Please return the lines below verbatim, beginning at the one that has "(usegerberextensions true)" and stopping after the one that has "(dxfimperialunits true)", and add no other lines.
** Opening RECORDS FOR THE EXERCISE block **
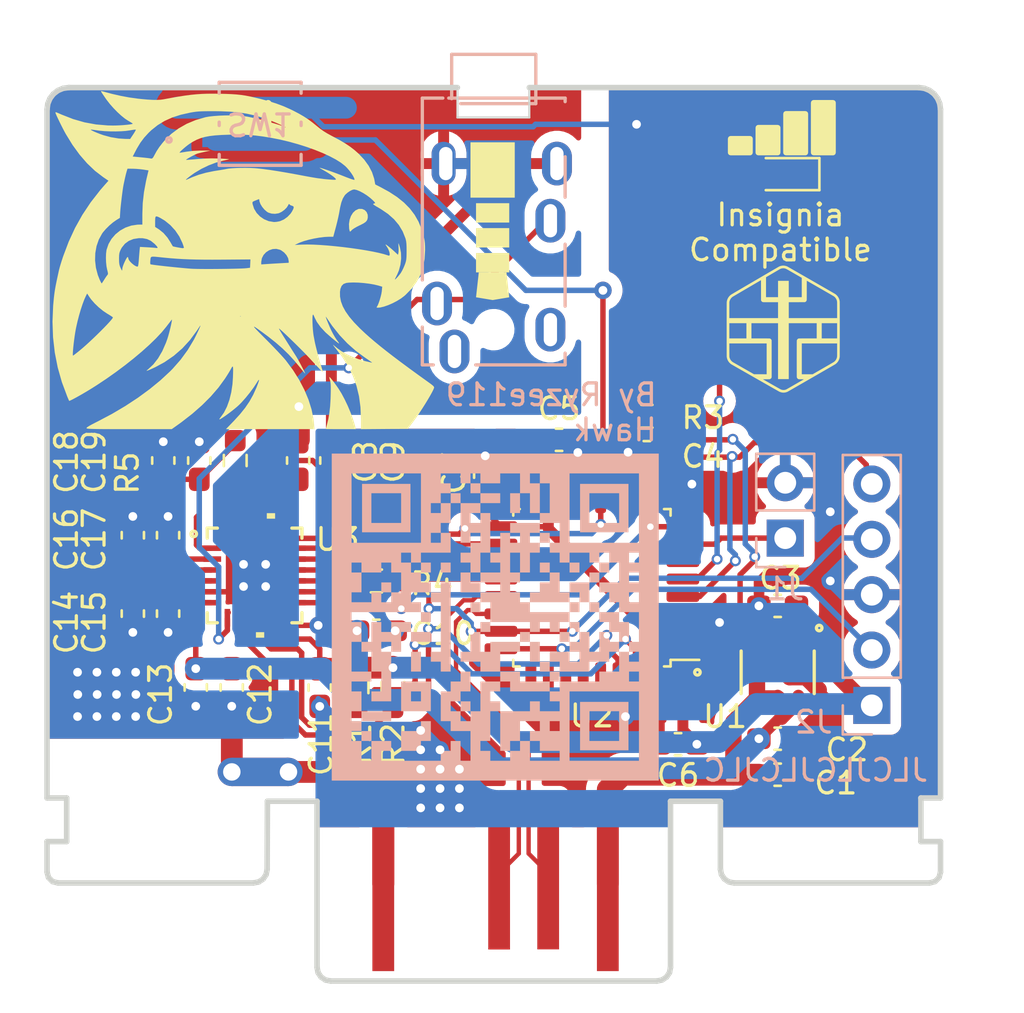
<source format=kicad_pcb>
(kicad_pcb (version 20221018) (generator pcbnew)

  (general
    (thickness 1.29)
  )

  (paper "A4")
  (title_block
    (title "Hawk")
    (date "March 2024")
    (rev "1")
    (company "Ryzee119")
  )

  (layers
    (0 "F.Cu" signal)
    (31 "B.Cu" signal)
    (32 "B.Adhes" user "B.Adhesive")
    (33 "F.Adhes" user "F.Adhesive")
    (34 "B.Paste" user)
    (35 "F.Paste" user)
    (36 "B.SilkS" user "B.Silkscreen")
    (37 "F.SilkS" user "F.Silkscreen")
    (38 "B.Mask" user)
    (39 "F.Mask" user)
    (40 "Dwgs.User" user "User.Drawings")
    (41 "Cmts.User" user "User.Comments")
    (42 "Eco1.User" user "User.Eco1")
    (43 "Eco2.User" user "User.Eco2")
    (44 "Edge.Cuts" user)
    (45 "Margin" user)
    (46 "B.CrtYd" user "B.Courtyard")
    (47 "F.CrtYd" user "F.Courtyard")
    (48 "B.Fab" user)
    (49 "F.Fab" user)
    (50 "User.1" user)
    (51 "User.2" user)
    (52 "User.3" user)
    (53 "User.4" user)
    (54 "User.5" user)
    (55 "User.6" user)
    (56 "User.7" user)
    (57 "User.8" user)
    (58 "User.9" user)
  )

  (setup
    (stackup
      (layer "F.SilkS" (type "Top Silk Screen"))
      (layer "F.Paste" (type "Top Solder Paste"))
      (layer "F.Mask" (type "Top Solder Mask") (color "Black") (thickness 0.01))
      (layer "F.Cu" (type "copper") (thickness 0.035))
      (layer "dielectric 1" (type "core") (thickness 1.2) (material "FR4") (epsilon_r 4.5) (loss_tangent 0.02))
      (layer "B.Cu" (type "copper") (thickness 0.035))
      (layer "B.Mask" (type "Bottom Solder Mask") (color "Black") (thickness 0.01))
      (layer "B.Paste" (type "Bottom Solder Paste"))
      (layer "B.SilkS" (type "Bottom Silk Screen"))
      (copper_finish "None")
      (dielectric_constraints no)
      (edge_connector yes)
    )
    (pad_to_mask_clearance 0)
    (pcbplotparams
      (layerselection 0x00010fc_ffffffff)
      (plot_on_all_layers_selection 0x0000000_00000000)
      (disableapertmacros false)
      (usegerberextensions true)
      (usegerberattributes false)
      (usegerberadvancedattributes false)
      (creategerberjobfile false)
      (dashed_line_dash_ratio 12.000000)
      (dashed_line_gap_ratio 3.000000)
      (svgprecision 4)
      (plotframeref false)
      (viasonmask false)
      (mode 1)
      (useauxorigin false)
      (hpglpennumber 1)
      (hpglpenspeed 20)
      (hpglpendiameter 15.000000)
      (dxfpolygonmode true)
      (dxfimperialunits true)
      (dxfusepcbnewfont true)
      (psnegative false)
      (psa4output false)
      (plotreference true)
      (plotvalue false)
      (plotinvisibletext false)
      (sketchpadsonfab false)
      (subtractmaskfromsilk true)
      (outputformat 1)
      (mirror false)
      (drillshape 0)
      (scaleselection 1)
      (outputdirectory ".kitspace/")
    )
  )

  (net 0 "")
  (net 1 "+3V3")
  (net 2 "GND")
  (net 3 "+1V8")
  (net 4 "/NRESET")
  (net 5 "+5V")
  (net 6 "/SWDCLK")
  (net 7 "/I2C1_SCL")
  (net 8 "/I2C1_SDA")
  (net 9 "/USB_DP")
  (net 10 "/UART2_TX")
  (net 11 "/MCLK")
  (net 12 "/!IRQ")
  (net 13 "/BCLK")
  (net 14 "/LPCLK")
  (net 15 "/SDIN")
  (net 16 "/SDOUT")
  (net 17 "Net-(D1-K)")
  (net 18 "Net-(D1-A)")
  (net 19 "GNDA")
  (net 20 "/USB_DN")
  (net 21 "Net-(U3-MICLN)")
  (net 22 "Net-(U3-MICLP)")
  (net 23 "Net-(C9-Pad1)")
  (net 24 "Net-(U3-REF)")
  (net 25 "Net-(U3-PREG)")
  (net 26 "Net-(U3-REG)")
  (net 27 "Net-(U3-MICBIAS)")
  (net 28 "Net-(U3-OUTP)")
  (net 29 "unconnected-(J3-Pad5)")
  (net 30 "unconnected-(J3-Pad6)")
  (net 31 "Net-(U3-SDOUT)")
  (net 32 "Net-(U2-PB0)")
  (net 33 "unconnected-(U2-PF0-Pad2)")
  (net 34 "unconnected-(U2-PF1-Pad3)")
  (net 35 "unconnected-(U2-PA1-Pad6)")
  (net 36 "unconnected-(U2-PA4-Pad9)")
  (net 37 "unconnected-(U2-PA5-Pad10)")
  (net 38 "unconnected-(U2-PA6-Pad11)")
  (net 39 "unconnected-(U2-PA15-Pad25)")
  (net 40 "unconnected-(U2-PB3-Pad26)")
  (net 41 "unconnected-(U2-PB4-Pad27)")
  (net 42 "unconnected-(U2-PB5-Pad28)")
  (net 43 "unconnected-(U2-PB6-Pad29)")

  (footprint "Resistor_SMD:R_0603_1608Metric_Pad0.98x0.95mm_HandSolder" (layer "F.Cu") (at 144.0205 109.411 -90))

  (footprint "Capacitor_SMD:C_0603_1608Metric_Pad1.08x0.95mm_HandSolder" (layer "F.Cu") (at 157.1015 112.0115 180))

  (footprint "Capacitor_SMD:C_0603_1608Metric_Pad1.08x0.95mm_HandSolder" (layer "F.Cu") (at 161.6735 113.4085))

  (footprint "Resistor_SMD:R_0603_1608Metric_Pad0.98x0.95mm_HandSolder" (layer "F.Cu") (at 143.2585 104.5185 180))

  (footprint "Capacitor_SMD:C_0603_1608Metric_Pad1.08x0.95mm_HandSolder" (layer "F.Cu") (at 139.6687 98.991 -90))

  (footprint "NetTie:NetTie-2_THT_Pad1.0mm" (layer "F.Cu") (at 139.2245 113.2815 180))

  (footprint "TestPoint:TestPoint_Pad_1.0x1.0mm" (layer "F.Cu") (at 151.141155 117.923795 180))

  (footprint "AP7312_1833W6_7:SOT26_DIO" (layer "F.Cu") (at 161.6735 108.7095 -90))

  (footprint "Capacitor_SMD:C_0603_1608Metric_Pad1.08x0.95mm_HandSolder" (layer "F.Cu") (at 155.6707 98.61 180))

  (footprint "Capacitor_SMD:C_0603_1608Metric_Pad1.08x0.95mm_HandSolder" (layer "F.Cu") (at 161.6735 111.7575))

  (footprint "Capacitor_SMD:C_0603_1608Metric_Pad1.08x0.95mm_HandSolder" (layer "F.Cu") (at 141.1927 98.991 -90))

  (footprint "Capacitor_SMD:C_0603_1608Metric_Pad1.08x0.95mm_HandSolder" (layer "F.Cu") (at 135.1305 98.991 90))

  (footprint "Package_QFP:LQFP-32_7x7mm_P0.8mm" (layer "F.Cu") (at 153.1485 104.8295 180))

  (footprint "LOGO" (layer "F.Cu") (at 136.6545 86.9925))

  (footprint "Capacitor_SMD:C_0603_1608Metric_Pad1.08x0.95mm_HandSolder" (layer "F.Cu") (at 133.4795 98.991 90))

  (footprint "LED_SMD:LED_0603_1608Metric_Pad1.05x0.95mm_HandSolder" (layer "F.Cu") (at 161.9275 85.8495 180))

  (footprint "Capacitor_SMD:C_0603_1608Metric_Pad1.08x0.95mm_HandSolder" (layer "F.Cu") (at 140.6591 109.411 -90))

  (footprint "Capacitor_SMD:C_0603_1608Metric_Pad1.08x0.95mm_HandSolder" (layer "F.Cu") (at 148.2525 99.6385 90))

  (footprint "Capacitor_SMD:C_0603_1608Metric_Pad1.08x0.95mm_HandSolder" (layer "F.Cu") (at 136.6207 109.405 -90))

  (footprint "Capacitor_SMD:C_0603_1608Metric_Pad1.08x0.95mm_HandSolder" (layer "F.Cu") (at 132.0825 102.42 90))

  (footprint "Capacitor_SMD:C_0603_1608Metric_Pad1.08x0.95mm_HandSolder" (layer "F.Cu") (at 133.6997 106.016 -90))

  (footprint "MAX9860:21-0139I_T2444-4_MXM" (layer "F.Cu") (at 137.6705 104.2645))

  (footprint "LOGO" (layer "F.Cu") (at 161.9275 92.9615))

  (footprint "Capacitor_SMD:C_0603_1608Metric_Pad1.08x0.95mm_HandSolder" (layer "F.Cu") (at 161.6735 105.6615 180))

  (footprint "Capacitor_SMD:C_0603_1608Metric_Pad1.08x0.95mm_HandSolder" (layer "F.Cu") (at 133.6997 102.42 90))

  (footprint "Capacitor_SMD:C_06
... [332774 chars truncated]
</source>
** Closing RECORDS FOR THE EXERCISE block **
- [TASK ANSWER]:
      (usegerberextensions true)
      (usegerberattributes false)
      (usegerberadvancedattributes false)
      (creategerberjobfile false)
      (dashed_line_dash_ratio 12.000000)
      (dashed_line_gap_ratio 3.000000)
      (svgprecision 4)
      (plotframeref false)
      (viasonmask false)
      (mode 1)
      (useauxorigin false)
      (hpglpennumber 1)
      (hpglpenspeed 20)
      (hpglpendiameter 15.000000)
      (dxfpolygonmode true)
      (dxfimperialunits true)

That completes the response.